Hilary Greaves sounds like a really interesting person :)
So, you could use these methods to construct a utility function corresponding to the person-affecting viewpoint from your current world, but this wouldn't protect this utility function from critique. She brings up the Pareto principle, where this person-affecting utility function would be indifferent to some things that were strict improvements, which seems undesirable.
I think the more fundamental problem there is intransitivity. You might be able to define a utility function that captures the person-affecting view to you, but a copy of you one day later (or one world over) would say "hang on, I didn't agree to that." They'd make their own utility function with priorities on different people. And so you end up fighting with yourself, until one of you can self-modify to actually give up the person-affecting view, and just keep this utility function created by their past self.
A more reflective self might try to do something clever like bargaining between all selves they expect to plausibly be (and who will follow the same reasoning), and taking actions that benefit those selves, confident that their other selves will keep their end of the bargain.
My general feeling about population ethics, though, is that it's aesthetics.

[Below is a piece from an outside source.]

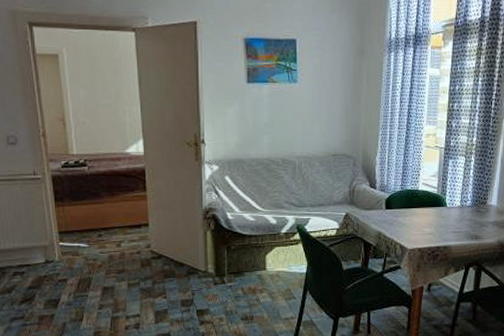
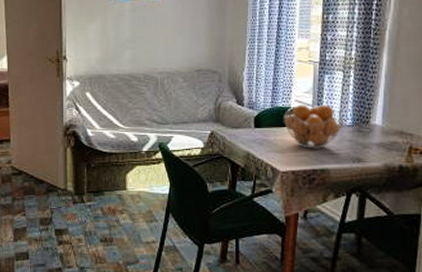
fruit basket: none [411,187,465,228] -> present [283,104,345,149]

This was a really important realization for me, and I think most people who think about population ethics don't think about the problem the right way. People don't inherently have utility, utility isn't a fluid stored in the gall bladder, it's something evaluated by a decision-maker when they think about possible ways for the world to be. This means it's okay to have a preferred standard of living for future people, to have nonlinear terms on population and "selfish" utility, etc.
Can you give a concrete example for why the utility function should change?